_Work to complete_: Your answer should be one number: how many lines of the records hold the string "post".
************
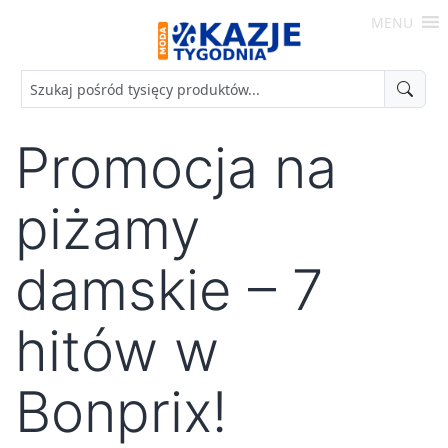
Skip
MENU
to
Moda
content
-
Okazje
Tygodnia
Promocja na
piżamy
damskie – 7
hitów w
Bonprix!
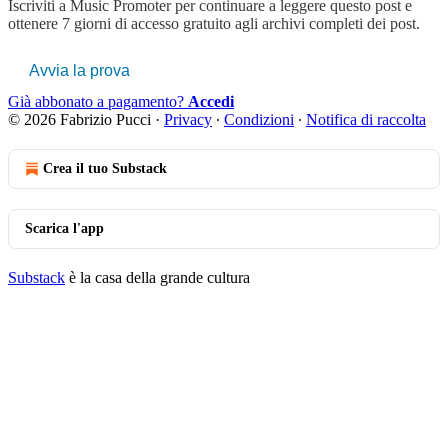
Iscriviti a
Music Promoter
per continuare a leggere questo post e
ottenere 7 giorni di accesso gratuito agli archivi completi dei post.
Avvia la prova
Già abbonato a pagamento?
Accedi
© 2026 Fabrizio Pucci
·
Privacy
∙
Condizioni
∙
Notifica di raccolta
Crea il tuo Substack
Scarica l'app
Substack
è la casa della grande cultura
************
_Output of the task_: 2